ŻﬁnMalta, National Dance Company, under the Artistic Direction of Paolo Mangiola, is a talented and adaptable dance ensemble. Established in 2014, the company is one of the country’s leading public cultural organisations, at the forefront of Malta’s contemporary art scene. ŻﬁnMalta provides a space for artists to develop and take risks, contributing to an open and expansive dance ecology in Malta and internationally, and providing opportunities for aspiring, emerging and established dance professionals to realise their potential and connect with audiences and communities. The ŻﬁnMalta repertoire features a multiplicity of voices and works, from neoclassical to conceptual, and including a number of full-length works. The company attracts highly sought after choreographers, who are given the scope to fully realise their artistic ideas while involving the company dancers more deeply as active contributors to the creative process. ŻﬁnMalta enrolls a group of 10 young dancers from Malta and across Europe, who bring to the company the virtues of diversity and versatility. The company is also committed to creating work for young audiences, and all productions come with bespoke workshops and public engagement programmes.
Choreography, being a practice of organising groups of people in action, can and must be a manner of pointing towards ideal forms and systems for individuals and societies.
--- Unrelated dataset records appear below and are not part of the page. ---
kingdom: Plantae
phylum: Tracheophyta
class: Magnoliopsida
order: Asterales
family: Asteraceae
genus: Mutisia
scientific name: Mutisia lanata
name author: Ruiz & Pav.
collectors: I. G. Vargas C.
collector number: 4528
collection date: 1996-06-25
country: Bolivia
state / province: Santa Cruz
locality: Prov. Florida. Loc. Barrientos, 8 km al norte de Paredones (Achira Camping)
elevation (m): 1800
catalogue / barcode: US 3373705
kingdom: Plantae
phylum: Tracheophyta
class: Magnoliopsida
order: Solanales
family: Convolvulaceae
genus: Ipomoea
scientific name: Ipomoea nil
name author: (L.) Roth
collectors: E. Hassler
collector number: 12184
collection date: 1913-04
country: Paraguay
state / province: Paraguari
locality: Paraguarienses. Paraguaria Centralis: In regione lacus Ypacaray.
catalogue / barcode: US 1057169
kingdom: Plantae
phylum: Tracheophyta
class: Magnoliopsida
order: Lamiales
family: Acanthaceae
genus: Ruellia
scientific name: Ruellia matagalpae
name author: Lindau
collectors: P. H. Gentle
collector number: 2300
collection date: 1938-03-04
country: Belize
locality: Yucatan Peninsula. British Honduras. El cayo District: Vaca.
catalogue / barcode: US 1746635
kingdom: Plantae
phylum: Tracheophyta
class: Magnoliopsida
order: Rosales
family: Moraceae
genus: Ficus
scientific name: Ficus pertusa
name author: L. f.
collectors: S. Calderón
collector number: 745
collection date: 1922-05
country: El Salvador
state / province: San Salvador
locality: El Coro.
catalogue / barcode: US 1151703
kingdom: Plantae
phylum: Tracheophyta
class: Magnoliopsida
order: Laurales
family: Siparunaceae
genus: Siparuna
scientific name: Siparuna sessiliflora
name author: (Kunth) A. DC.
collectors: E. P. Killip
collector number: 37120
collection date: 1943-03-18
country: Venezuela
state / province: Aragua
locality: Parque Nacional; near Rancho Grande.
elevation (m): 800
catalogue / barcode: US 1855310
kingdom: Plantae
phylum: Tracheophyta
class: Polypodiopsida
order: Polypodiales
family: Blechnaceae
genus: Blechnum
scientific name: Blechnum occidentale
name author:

Regardless of the achievability of these utopian models, the fact that a certain choreographic system shows clear evidence of being beneficial for the group involved, is of great value. It is a daily practice of striving to achieve — within the artistic realm — that which is un-achievable (and probably has no place) in the real world.
Utopia is the result of a collaboration between Emanuel Gat and the ŻfinMalta company dancers, a celebration of their uniqueness, virtuosity, engagement, fearlessness, sense of responsibility and humanity. In a stream of choreographic consciousness, Utopia charts the personal journeys of ten individuals looking for connection and examining the role of the performer as an onstage, live creator.
ON REEFS AND ERODED LANDS WE DANCE
Taking inspiration from the Svalbard seed bank – a vault built to contain the world’s most prized crops in case of an apocalyptic event – this work explores the possibilities of what we as humans select and conserve as essential elements to protect and preserve life on earth. In a bunker charged with the synthesis of Paolo Mangiola’s lavish choreographic images, the organic modular structures and digital projections of Matthew Attard, Goya’s ethereal soundscapes, and Moritz Zavan Stoekle’s atmospheric lightscapes, the dancers perform the memory of a life that was, from the luminosity of coral reefs to forests and cities swarming with activity.
GIRLS & BOYS
Overgeneralization is a human tendency; a tendency which lies at the core of Girls and Boys.
Five girls in black, on a narrow white floor, dancing a dance, exposing themselves to stubborn cliches of femininity, which appear at every turn. Voices go up to please, to protest, to pacify. Gestures are minimal, flirtatious, as if taken from the catalogue of male fantasy. Kisses are thrown into the air, legs are spread, tushes rock from side to side – like men love. Five boys in black, on a narrow white floor, dancing a dance. Exposing themselves, too. Voices go up to plead, to berate, to pacify. Gestures are temperamental, familiar, as if taken from the cards of human history. Punches are thrown into the air, chests are puffed, legs drilled in a left-right-left march – like men love.Girls and Boys was not made with the intention of shining a light on the current zeitgeist of gender identity and fluidity. Boys can be boys can be girls can be boys, Girls can be girls can be boys can be girls, can be both can be neither and should be respected, regardless. More than a comment on gender stereotypes, or the current fluidity of gender roles, Girls and Boys targets the ‘brainwashing’ of males and females about how they should think, speak, dress and act. Five women and five men are gathered here in a complicated dialogue, with the expectations of society sitting invisibly, mightily, inescapably upon their shoulders.